State of Logistics Report shows “unremarkable” year for industry as logistics costs reach $1.28 trillion.

By Mark B. Solomon
Senior Editor DC Velocity
mark@dcvelocity.com

In 2011, the nation’s business logistics system had one of those years that people won’t feel the need to forget—but they won’t feel the urge to remember either.

The 23rd annual “State of Logistics Report,” which chronicled the nation’s logistics output for the year, showed a modest change over 2010 totals. U.S. logistics costs reached $1.28 trillion, a 6.6-percent increase over 2010 levels and a 17 percent increase over the trough in 2009 as the U.S. grappled with the financial crisis and subsequent recession. (Total logistics costs are calculated by adding together business inventory costs, transportation costs, shipper-related costs, and logistics administration costs.)
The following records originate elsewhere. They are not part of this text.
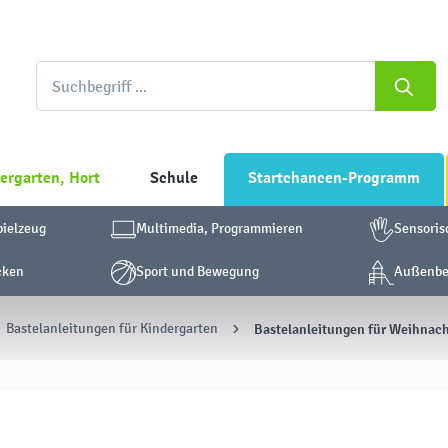
ergarten, Hort
Schule
Startchancen-Programm
pielzeug
Multimedia, Programmieren
Sensoris
cken
Sport und Bewegung
Außenber
Bastelanleitungen für Kindergarten
Bastelanleitungen für Weihnac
Logistics costs as a percentage of nominal gross domestic product (GDP), a ratio often cited to measure the supply chain’s efficiency in moving the nation’s output, rose to 8.5 percent in 2011, up slightly from 8.3 percent in 2010. In 2009, the figure dropped to 7.8 percent.

In the 1990s, as the nation’s supply chain was shaking off the yokes of rail and truck regulation and bringing free-market processes to bear on the marketplace, a ratio in the single digits was hailed as a breakthrough in logistics productivity.

Over the past three years, however, a low ratio has come to underscore a significant decline in shipping expenditures and transportation costs as shippers and carriers downshifted in response to a severe decline in economic activity from the levels of five or six years ago.

The findings of the 2011 report, which were released June 13 in Washington, D.C., paralleled what turned out to be a static year for the nation’s economy. After a year of peaks and valleys, U.S. economic activity ended 2011 relatively flat over 2010 levels, with GDP growth rising by an anemic 1.7 percent.

Correspondingly, the freight transport industry started the year with strong gains in volumes and significantly higher freight payments through its first half, according to the report. However, the economy began to slow down in July, with the only sign of strength being an earlier-than-normal buildup of inventories ahead of the July 4 holiday, the report said.

Overall, Rosalyn Wilson, the report’s author, called 2011 a “rather unremarkable year” for logistics statistics. Still, her 25-page analysis was sprinkled with more optimistic comments than were found in the last two distinctly downbeat reports.

“Things have not been especially robust in the first half of 2012,” she wrote. “However, there are enough signs of improvement that [the] economy really does seem to be on the way up.”